It’s not long before her first case is brought to her. A child’s body has been discovered by a couple of wild swimmers in a lochan, buried in a peat bog at the side of the loch. A supermarket plastic bag on scene, helps establish some parameters for a timeline and it is soon established that the timeline fits the disappearance of 11 year old Mary McIntyre some 45 years ago.
Now the police and forensic team assemble to look at this cold case afresh. Rhona and her assistant, Chrissy; McNab, still a bit chippy after his demotion, and his partner, DS Janice Clark, a woman who knocked back his advances at the start of their partnership, but didn’t let that impact on their working relationship. Also involved are Professor Magnus Pirie, whose interview with a newly released paedophile who lived in the area has thrown up possible leads, and the former Detective turned author, DI Jimmy McCreadie who investigated the original disappearance of Mary McIntyre all those years ago.
I love the different interactions between these characters and their respective partners. Lots of personal chat, food related moments and some gentle socialising all help to establish these characters as real life personalities and the reader gets to know and form opinions about them all.
In this book, Rhona’s ex, the father of her son, Liam makes a re-appearance and from the outset we know that he’s up to something, though we’ll have to wait and find out what that is. It won’t be good though, that much we can already tell.
A key character to the case is Karen Marshall, Mary’s best friend. But Karen has never been the same since her husband, Jack died, and she still talk to him even as she sees portents that lead her into thinking that she really does need to try and remember exactly what she knew all those years ago. But is Mary a reliable narrator?

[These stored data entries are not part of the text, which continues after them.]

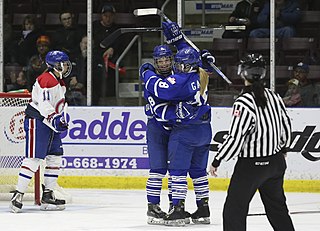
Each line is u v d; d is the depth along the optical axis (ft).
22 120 70.38
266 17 85.51
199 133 56.13
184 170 56.59
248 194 41.98
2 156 71.20
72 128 82.23
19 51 86.84
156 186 58.08
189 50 54.54
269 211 43.78
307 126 79.41
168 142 57.26
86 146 82.02
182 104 54.90
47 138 64.08
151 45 90.48
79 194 76.74
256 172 41.75
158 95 54.70
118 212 64.75
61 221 59.88
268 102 42.01
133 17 88.33
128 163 81.51
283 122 42.75
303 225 58.08
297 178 79.56
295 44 84.69
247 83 42.16
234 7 91.45
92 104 85.71
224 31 87.15
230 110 80.38
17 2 88.07
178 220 56.85
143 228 56.39
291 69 84.02
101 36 86.02
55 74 63.87
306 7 84.94
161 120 56.03
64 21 86.58
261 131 41.47
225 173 80.12
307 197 75.25
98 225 57.93
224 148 41.39
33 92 64.08
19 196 64.28
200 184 57.98
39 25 87.66
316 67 83.51
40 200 68.69
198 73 55.67
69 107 82.33
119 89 88.12
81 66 85.46
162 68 56.54
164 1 90.53
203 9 91.09
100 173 81.87
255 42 85.97
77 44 86.17
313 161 79.36
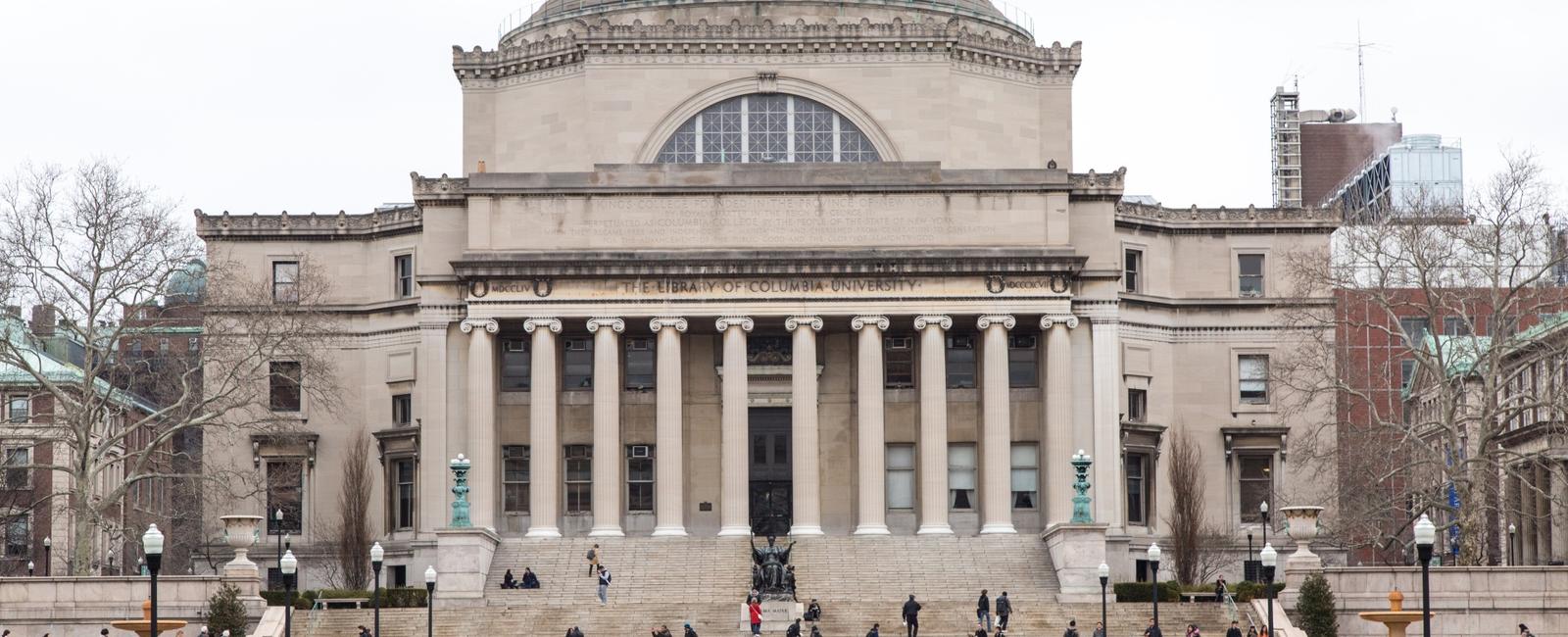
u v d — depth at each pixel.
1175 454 140.12
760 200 137.12
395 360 141.88
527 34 150.88
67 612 106.19
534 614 113.94
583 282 136.00
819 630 112.75
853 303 135.75
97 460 122.25
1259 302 143.75
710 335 140.38
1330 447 137.25
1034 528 138.75
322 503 142.25
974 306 135.62
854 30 144.12
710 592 125.38
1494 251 130.12
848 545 131.00
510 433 139.38
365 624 111.44
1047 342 136.62
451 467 130.88
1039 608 116.81
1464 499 120.88
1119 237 142.50
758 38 144.25
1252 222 144.50
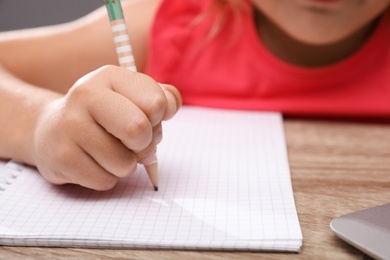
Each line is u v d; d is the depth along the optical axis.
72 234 0.32
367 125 0.60
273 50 0.71
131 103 0.36
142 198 0.38
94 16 0.79
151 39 0.74
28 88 0.49
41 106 0.44
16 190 0.40
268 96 0.69
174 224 0.34
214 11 0.74
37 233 0.33
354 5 0.61
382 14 0.67
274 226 0.33
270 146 0.49
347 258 0.30
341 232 0.31
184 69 0.72
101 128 0.37
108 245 0.32
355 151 0.49
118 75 0.38
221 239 0.31
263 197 0.38
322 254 0.31
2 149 0.46
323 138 0.54
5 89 0.49
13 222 0.34
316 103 0.65
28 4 1.18
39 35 0.74
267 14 0.65
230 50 0.72
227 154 0.47
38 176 0.43
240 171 0.43
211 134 0.54
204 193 0.39
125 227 0.33
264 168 0.43
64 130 0.38
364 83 0.66
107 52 0.73
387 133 0.56
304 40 0.64
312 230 0.33
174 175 0.42
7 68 0.63
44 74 0.71
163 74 0.73
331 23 0.62
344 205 0.37
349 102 0.65
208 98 0.71
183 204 0.37
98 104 0.36
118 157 0.37
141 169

Anderson has taken what is quite a complex case and offers up a series of suspects for our inspection. Mary and Karen came from different sides of the religious divide in quite a small community where folk were used to knowing their neighbours and understanding how to deal with them. Children were seen and not heard and that’s how the police dealt with them, too. Mary’s disappearance has always been a source of concern and now with the discovery of the body and developments in forensic science, it looks like answers may be finally forthcoming.
The emotive nature of this case makes the reader wonder how Rhona will react to it and though the death of a child and the potential issues around it are awful, Anderson handles this element well, with care and without resort to unnecessary detail. The solution when it comes is as tense and dramatic as you’d expect and makes perfect sense.
Verdict: Another well-plotted and fascinating case for my favourite forensic scientist. The depth of characterisation, the humour and the interpersonal banter and relationships make this series come alive. The cases are always interesting and I love that sense of place comes through strongly in everything Anderson writes. The Innocent Dead is another winner.
Lin Anderson is a Scottish novelist and screenwriter best known for her bestselling series featuring forensic scientist Dr Rhona MacLeod of which there are currently fifteen novels, five of which have been long listed for the Scottish Crime Book of the Year, with Time For The Dead being a 2020 finalist.
Lin is co-founder of the international crime writing festival Bloody Scotland which takes place annually in Stirling, Scotland, mid September.